Davy began to let it be known that he had personally discussed the topic with a different researcher who had been investigating it—a properly educated researcher— and Faraday must have just overheard them.

The story was false, of course, and Faraday tried to protest, begging on the basis of their past friendship to let him explain, but Davy would have none of it. There were further crude hints, from others, if not from Davy himself: What else could you expect from a lower-class boy, from someone
so
junior, who was trying to wangle his way up as an apprentice; who knew nothing of what a more in-depth education could teach? After a few months Davy backed off, but he never apologized, and left the charges to dangle.

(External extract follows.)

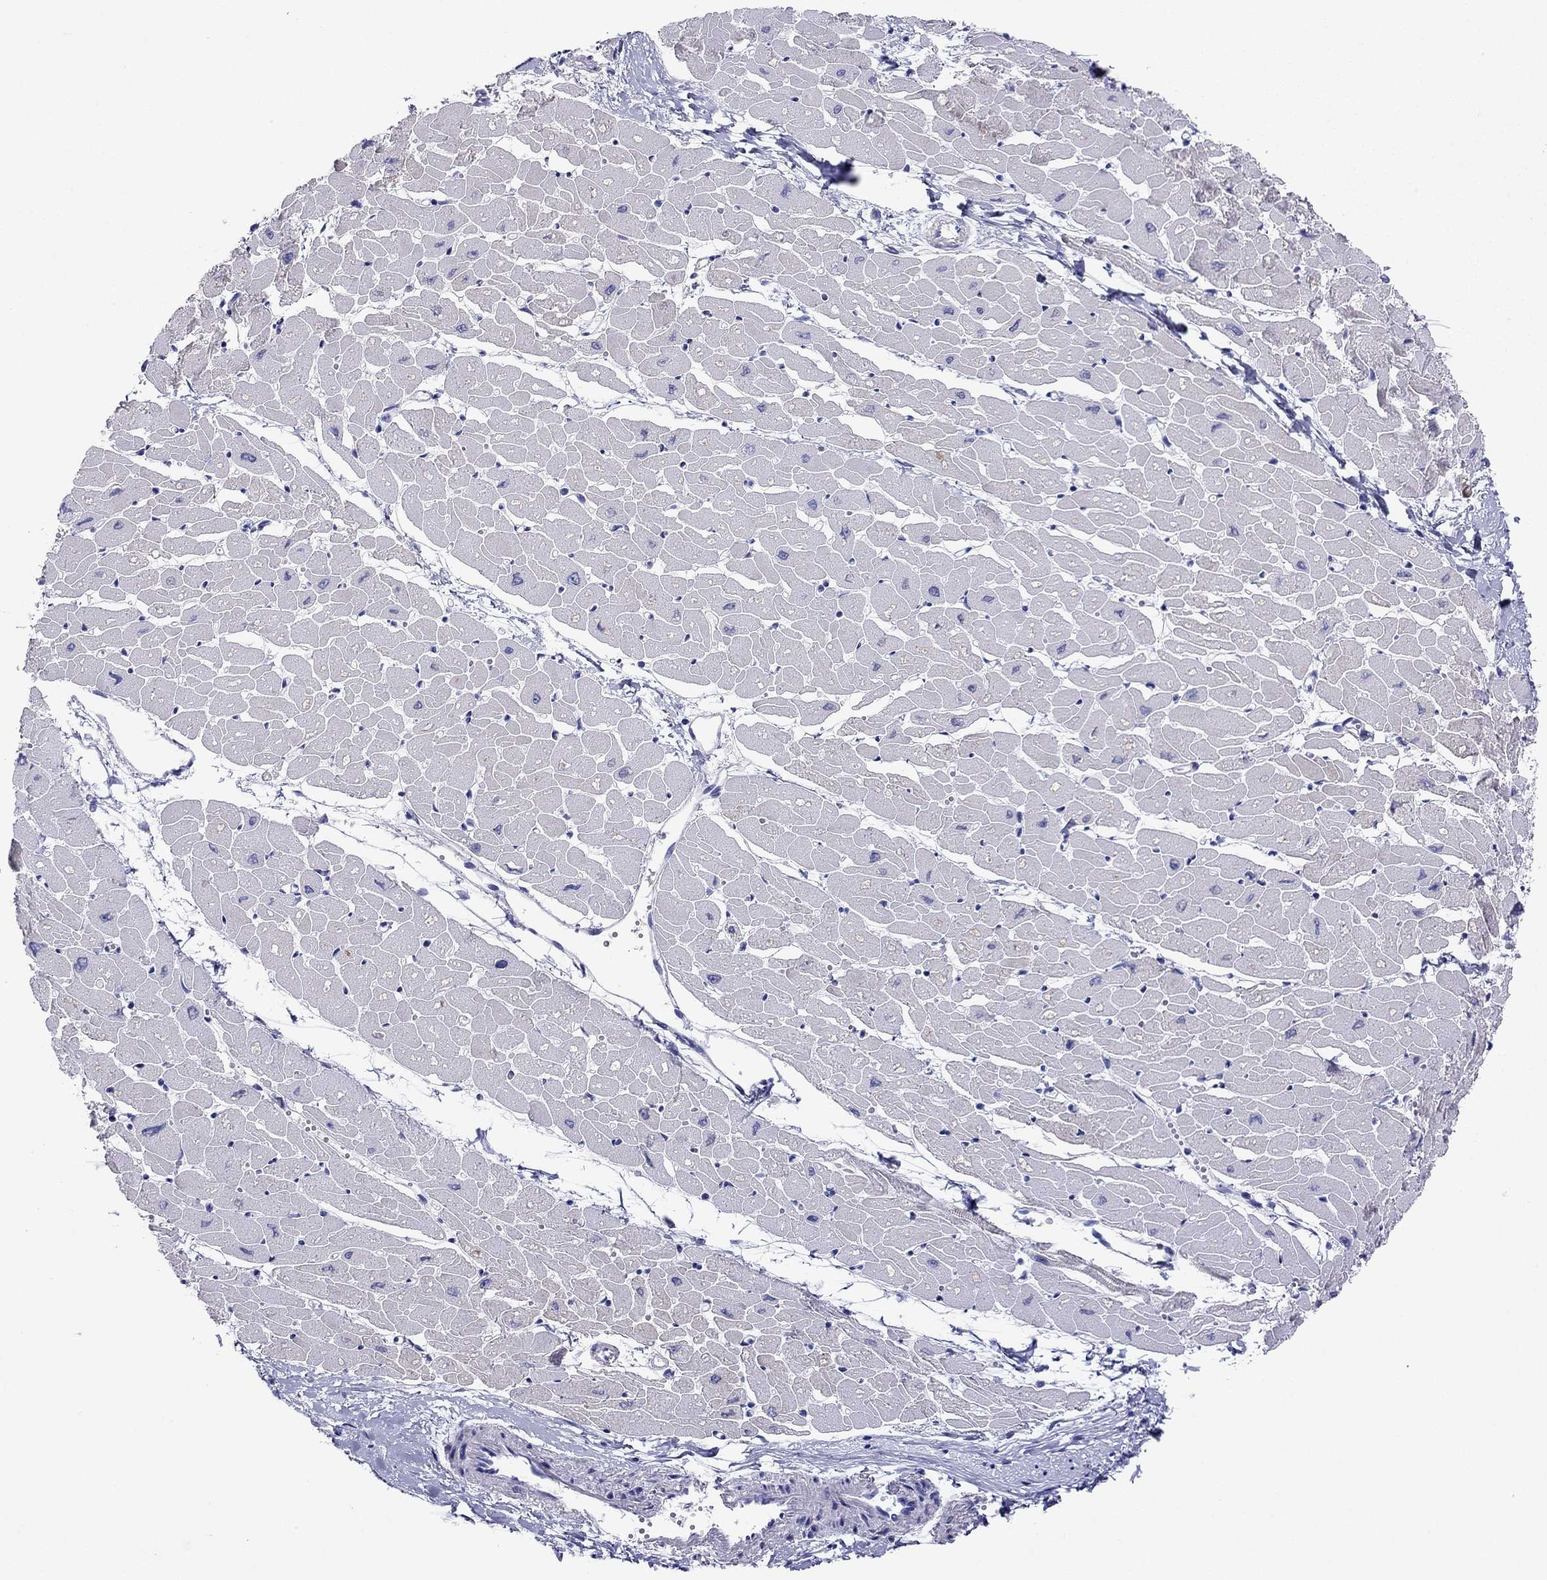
{"staining": {"intensity": "negative", "quantity": "none", "location": "none"}, "tissue": "heart muscle", "cell_type": "Cardiomyocytes", "image_type": "normal", "snomed": [{"axis": "morphology", "description": "Normal tissue, NOS"}, {"axis": "topography", "description": "Heart"}], "caption": "Immunohistochemistry image of benign heart muscle: human heart muscle stained with DAB (3,3'-diaminobenzidine) demonstrates no significant protein staining in cardiomyocytes. The staining is performed using DAB (3,3'-diaminobenzidine) brown chromogen with nuclei counter-stained in using hematoxylin.", "gene": "MYMX", "patient": {"sex": "male", "age": 57}}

In notes and private journal entries Davy often wrote how important it was to encourage young men. The problem was that he just couldn't bring himself to do it. The issue was nothing as simple as youth versus old age. Davy was little more than a decade older than Faraday. But Davy loved being lionized as the leader of British science, and all the time he spent away from the lab, soaking up praise in London high society with his status-keen wife, meant that the praise was increasingly false. He wasn't really on top of the latest research. When he corresponded with thinkers on the Continent he knew they were impressed at getting a letter from someone so prominent in the Royal Institution, but he avoided offering fresh ideas.

Hardly anyone else recognized this, but Faraday did. He was more like Davy than anyone else. Both men had started at a level much below that of their contemporaries in London science. Faraday made no excuses for that, but Davy did everything he could to hide his past. Faraday's quiet presence was a constant reminder of what they'd both once shared.

Faraday never spoke out against Davy. But for years after the charges of plagiarism and their repercussions, he stayed warily away from front-line research. Only when Davy died, in 1829, did he get back to work.

Faraday lived into old age, in time becoming prominent in the Royal Institution himself. His rise was typical of the move from gentlemanly to professional science. Davy's slurs against him were long forgotten. He went on to make other discoveries; he became very famous, and was often in demand, receiving such letters as this:

May 28 th, 1850

Dear Sir,

It has occurred to me that it would be extremely beneficial to a large class of the public to have some account of your late lectures on the breakfast-table. . . . I should be exceedingly glad to have . . . them published in my new enterprise. . . .

With great respect and esteem I am Dear Sir,

Your faithful servant,

Charles Dickens

By the last decade of his life, though, Faraday—like Davy—was no longer able to follow the latest results. But the energy concept had taken on a life of its own. All the world's seemingly separate forces were slowly, majestically, being linked to create this masterpiece of the Victorian Age: the huge, unifying domain of Energy. Since Faraday had shown that even electricity and magnetism were linked—two items that had once seemed totally distinct—the scientific community was more confident that every other form of energy could similarly be shown to be deeply connected. There was chemical energy in an exploding gunpowder charge, and there was frictional heat energy in the scraping of your shoe,
yet they
were linked too. When a gunpowder charge went off, the amount of energy it produced in air blasts and falling rocks would be exactly the same as what had been in the resting chemical charge inside.